Eine Infizierung beim Flug kann durch einen Corona-Test bei der Einreise in Deutschland nicht nachgewiesen werden. Wenn der Reisende sich bei einer Abschiedsparty einen Tag vor dem Abflug angesteckt haben sollte, würde dies auch unentdeckt bleiben. Der Pflichttest bei der Einreise, sollte er ein negatives Resultat ergeben, bringt eine trügerische Sicherheit. Dazu kommt, dass man sich in Deutschland frei bewegen kann, wenn man negativ auf Corona getestet wurde.

Sicherheit bringt nur ein zweiter Test, etwa fünf Tage nach der Einreise. Und dies auch nur, wenn man sich nach der Einreise in Quarantäne begibt. Derzeit wird in Deutschland diskutiert, ob man diesen zweiten Test auch obligatorisch macht. Das wäre durchaus sinnvoll, aber nur, wenn er „obligatorischer“ als der erste ist. Im Prinzip würde ein Pflichttest einige Tage nach der Einreise reichen. Doch dafür müsste man sich auf das Verantwortungsgefühl der Einreisenden verlassen. Das wäre grob fahrlässig.
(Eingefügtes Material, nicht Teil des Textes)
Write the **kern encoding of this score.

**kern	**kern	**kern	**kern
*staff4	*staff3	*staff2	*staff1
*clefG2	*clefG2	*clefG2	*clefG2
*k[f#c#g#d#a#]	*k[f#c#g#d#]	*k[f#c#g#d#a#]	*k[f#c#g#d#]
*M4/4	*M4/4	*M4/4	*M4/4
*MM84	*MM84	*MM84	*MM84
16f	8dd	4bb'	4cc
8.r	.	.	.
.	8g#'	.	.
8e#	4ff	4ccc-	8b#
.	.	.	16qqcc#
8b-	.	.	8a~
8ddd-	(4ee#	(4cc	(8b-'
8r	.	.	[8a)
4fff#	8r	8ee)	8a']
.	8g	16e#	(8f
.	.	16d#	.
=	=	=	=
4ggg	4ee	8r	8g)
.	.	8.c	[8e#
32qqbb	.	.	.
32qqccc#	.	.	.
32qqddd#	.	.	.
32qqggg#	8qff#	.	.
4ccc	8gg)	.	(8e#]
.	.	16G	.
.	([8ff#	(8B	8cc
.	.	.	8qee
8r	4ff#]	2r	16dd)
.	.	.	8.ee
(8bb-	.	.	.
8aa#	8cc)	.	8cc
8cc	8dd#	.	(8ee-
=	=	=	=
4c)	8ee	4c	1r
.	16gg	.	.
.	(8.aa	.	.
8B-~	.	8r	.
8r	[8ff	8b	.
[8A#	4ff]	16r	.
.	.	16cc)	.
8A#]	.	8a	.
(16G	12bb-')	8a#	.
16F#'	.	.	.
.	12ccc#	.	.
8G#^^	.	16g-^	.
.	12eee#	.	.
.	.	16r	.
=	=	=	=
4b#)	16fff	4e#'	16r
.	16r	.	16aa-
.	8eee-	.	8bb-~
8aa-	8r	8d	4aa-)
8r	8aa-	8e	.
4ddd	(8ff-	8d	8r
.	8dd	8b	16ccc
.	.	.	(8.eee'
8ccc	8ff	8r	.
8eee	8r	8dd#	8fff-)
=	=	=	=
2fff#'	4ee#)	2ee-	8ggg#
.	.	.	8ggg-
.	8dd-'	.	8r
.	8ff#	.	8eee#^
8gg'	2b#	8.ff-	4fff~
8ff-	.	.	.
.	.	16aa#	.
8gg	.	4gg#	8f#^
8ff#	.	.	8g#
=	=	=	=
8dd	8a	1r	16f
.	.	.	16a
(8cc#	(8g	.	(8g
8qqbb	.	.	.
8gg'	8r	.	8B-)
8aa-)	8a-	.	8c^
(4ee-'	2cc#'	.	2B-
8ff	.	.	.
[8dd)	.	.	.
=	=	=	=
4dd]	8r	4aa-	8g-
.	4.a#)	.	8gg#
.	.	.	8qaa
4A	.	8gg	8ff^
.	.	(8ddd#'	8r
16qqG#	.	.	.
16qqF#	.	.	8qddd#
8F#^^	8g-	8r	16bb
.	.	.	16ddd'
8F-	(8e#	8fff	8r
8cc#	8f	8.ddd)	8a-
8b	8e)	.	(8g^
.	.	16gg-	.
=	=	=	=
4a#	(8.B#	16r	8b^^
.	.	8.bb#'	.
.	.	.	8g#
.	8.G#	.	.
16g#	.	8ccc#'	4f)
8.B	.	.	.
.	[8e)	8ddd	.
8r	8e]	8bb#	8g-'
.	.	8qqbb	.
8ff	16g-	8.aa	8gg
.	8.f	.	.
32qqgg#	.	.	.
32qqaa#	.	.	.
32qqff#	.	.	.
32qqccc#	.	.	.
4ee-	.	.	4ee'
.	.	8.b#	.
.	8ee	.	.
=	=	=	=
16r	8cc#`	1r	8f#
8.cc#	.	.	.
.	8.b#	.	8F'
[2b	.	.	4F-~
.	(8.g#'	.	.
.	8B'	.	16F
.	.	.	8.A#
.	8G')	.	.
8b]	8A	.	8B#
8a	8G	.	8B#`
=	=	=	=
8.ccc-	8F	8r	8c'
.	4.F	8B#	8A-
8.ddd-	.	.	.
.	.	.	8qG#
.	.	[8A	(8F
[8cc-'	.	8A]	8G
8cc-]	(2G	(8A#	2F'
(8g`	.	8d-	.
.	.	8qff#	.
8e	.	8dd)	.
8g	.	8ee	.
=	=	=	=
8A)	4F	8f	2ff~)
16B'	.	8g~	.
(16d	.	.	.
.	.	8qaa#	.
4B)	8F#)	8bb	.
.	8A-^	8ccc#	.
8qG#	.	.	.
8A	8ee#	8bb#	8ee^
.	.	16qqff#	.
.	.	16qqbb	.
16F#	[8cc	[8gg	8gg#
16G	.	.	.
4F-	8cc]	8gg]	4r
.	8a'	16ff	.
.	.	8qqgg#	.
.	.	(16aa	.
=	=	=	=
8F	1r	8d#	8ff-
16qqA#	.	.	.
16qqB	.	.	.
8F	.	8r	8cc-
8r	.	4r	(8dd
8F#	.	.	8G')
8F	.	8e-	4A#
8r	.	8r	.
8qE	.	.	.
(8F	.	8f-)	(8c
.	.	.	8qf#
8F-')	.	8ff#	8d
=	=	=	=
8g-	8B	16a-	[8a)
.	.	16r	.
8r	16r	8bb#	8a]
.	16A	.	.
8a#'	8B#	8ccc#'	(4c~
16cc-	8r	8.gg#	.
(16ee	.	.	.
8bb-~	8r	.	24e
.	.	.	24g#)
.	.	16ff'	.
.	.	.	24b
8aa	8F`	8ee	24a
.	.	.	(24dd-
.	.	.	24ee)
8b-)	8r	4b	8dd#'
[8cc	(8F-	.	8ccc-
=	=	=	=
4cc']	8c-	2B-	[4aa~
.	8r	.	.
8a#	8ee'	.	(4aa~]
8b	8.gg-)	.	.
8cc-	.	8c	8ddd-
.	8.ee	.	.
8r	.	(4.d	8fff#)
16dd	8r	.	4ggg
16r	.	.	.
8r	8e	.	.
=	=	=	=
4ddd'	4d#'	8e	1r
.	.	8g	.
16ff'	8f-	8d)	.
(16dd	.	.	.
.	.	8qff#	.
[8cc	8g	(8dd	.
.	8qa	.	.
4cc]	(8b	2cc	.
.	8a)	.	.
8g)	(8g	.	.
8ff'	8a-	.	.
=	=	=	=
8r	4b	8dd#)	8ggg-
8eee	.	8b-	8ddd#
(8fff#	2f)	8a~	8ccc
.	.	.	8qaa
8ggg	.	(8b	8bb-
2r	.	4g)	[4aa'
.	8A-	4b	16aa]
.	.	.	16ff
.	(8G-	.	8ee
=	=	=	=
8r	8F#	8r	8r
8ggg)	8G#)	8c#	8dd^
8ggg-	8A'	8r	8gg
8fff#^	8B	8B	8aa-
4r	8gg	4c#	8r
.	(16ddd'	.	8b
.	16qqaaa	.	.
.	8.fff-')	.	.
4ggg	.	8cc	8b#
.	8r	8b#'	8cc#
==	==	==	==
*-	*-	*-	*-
Sicher ist, dass die derzeitige Praxis die Neuinfektionen in Deutschland kaum reduzieren kann. Reiserückkehrer sollten kontrolliert und ihre Daten an die Gesundheitsämter des Landkreises ihres Wohnortes übermittelt werden. Das würde die Testzentren an Flughäfen oder Grenzübergängen entlasten. Bisher hat der eigentlich obligatorische Test bei der Einreise keinen Effekt. Man kann ihn umgehen und muss sich bemühen, um überhaupt getestet zu werden. Den zweiten, wesentlich wichtigeren Test, dürften nur wenige machen. Auch wenn er inzwischen auch kostenlos ist.